Loblolly Stable
- Company type: Thoroughbred Racing Stable & Horse breeding
- Industry: Thoroughbred Horse racing
- Founded: c. 1975 2000 (Stoneleaf Stable)
- Defunct: 1994 (Loblolly Stable)
- Headquarters: Lake Hamilton, Arkansas
- Key people: John Ed & Mary Lynn Anthony, owners

= Loblolly Stable =

Thoroughbred breeding and racing operation

Loblolly Stable was a Thoroughbred horse breeding and racing stable in Lake Hamilton, Arkansas owned by businessman John Ed Anthony and his former wife Mary Lynn. The stable's first top runner was Cox's Ridge who won important races in 1977 and 1978 and went on to become an excellent sire. Loblolly Stable had back-to-back wins in the Preakness Stakes in 1992 and 1993 with Pine Bluff and Prairie Bayou respectively and also won the 1980 Belmont Stakes with Temperence Hill.

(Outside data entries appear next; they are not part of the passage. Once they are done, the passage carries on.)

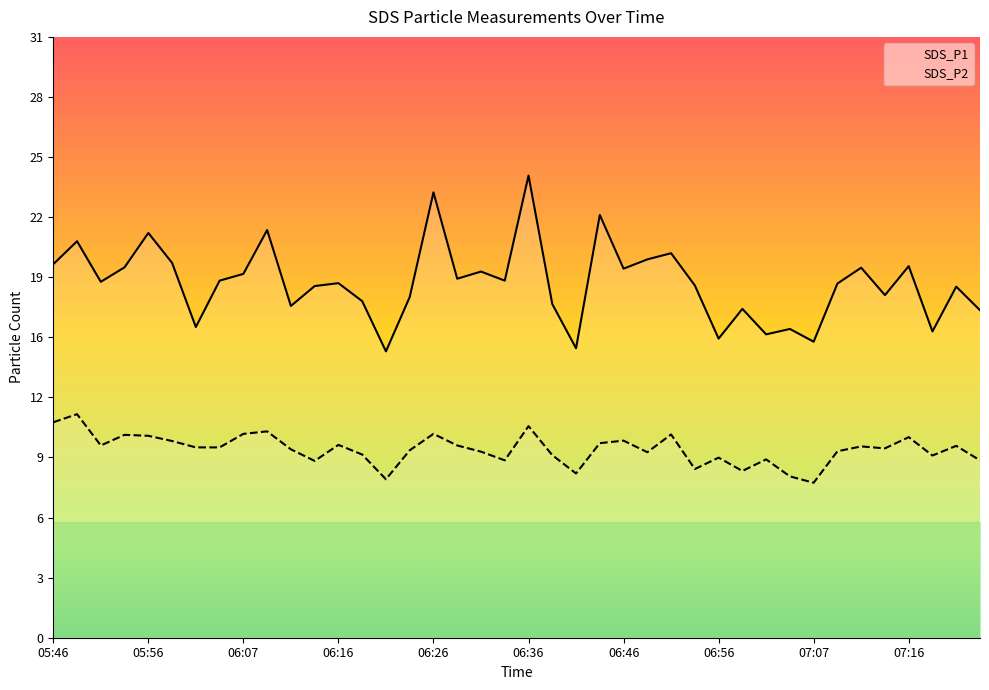

True or false: SDS_P2 and SDS_P1 cross at least once.

False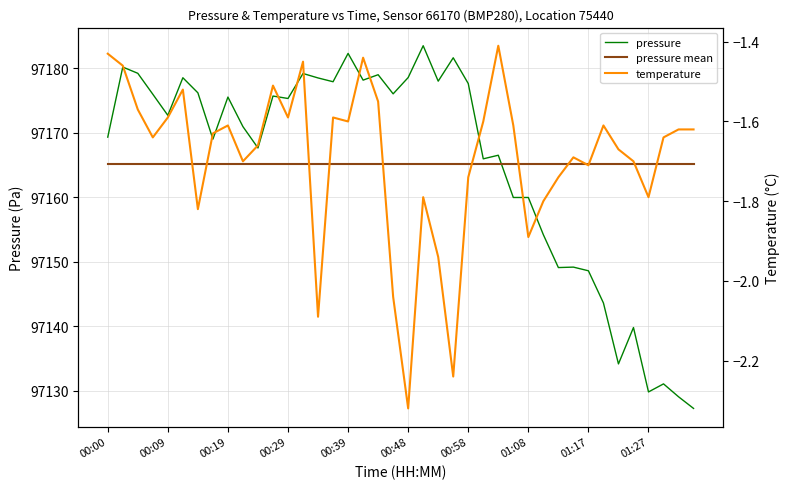

The temperature series shows -2.6 at 39. True or false?

False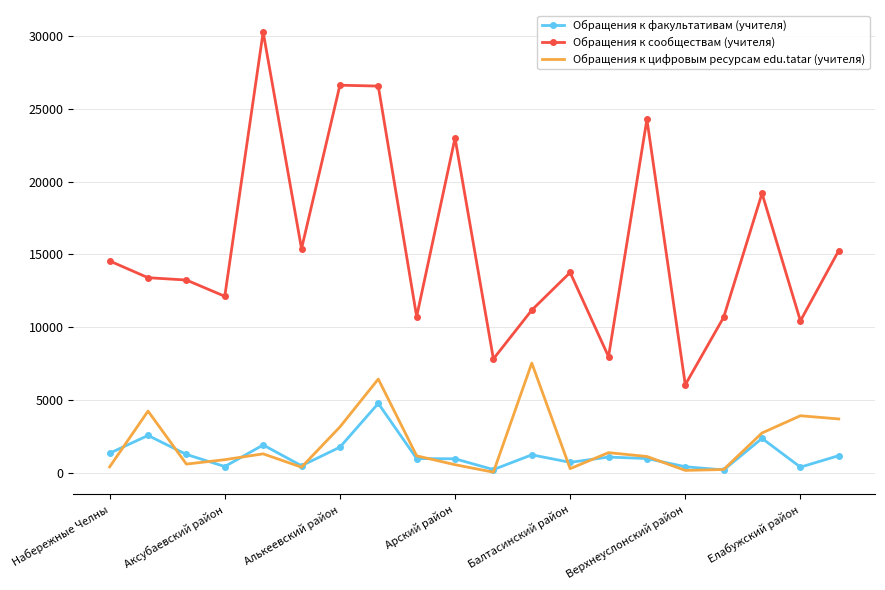

True or false: Обращения к сообществам (учителя) and Обращения к цифровым ресурсам edu.tatar (учителя) intersect in this chart.

False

Having dissolved their marriage, in 1994 the owners agreed to wind up the stable operation and began selling off some of its mares and yearlings at the Keeneland Sales.

Eclipse Award winners:
- Temperence Hill - American Champion Three-Year-Old Male Horse (1980)
- Vanlandingham - U.S. Champion Older Male Horse (1985)
- Prairie Bayou - U.S. Champion 3-Year-old Colt (1993)

Other Grade I winners include Little Missouri, Demons Begone, De Roche, and Lost Mountain.

A native of Bearden, Arkansas, in 2001 John Ed Anthony was inducted in the Arkansas Sports Hall of Fame.

== Shortleaf Stable ==
Loblolly Stable's successor was John Ed Anthony's Shortleaf Stable named after a horse that won two races in 2005. Revived in 2000 Shortleaf Stable began to reorganize itself in earnest in 2010 with the assistance of his son Edward Anthony.

In 2018 Plainsmen won the GIII Discovery Stakes at Aqueduct Racetrack, the first stakes win since 1997.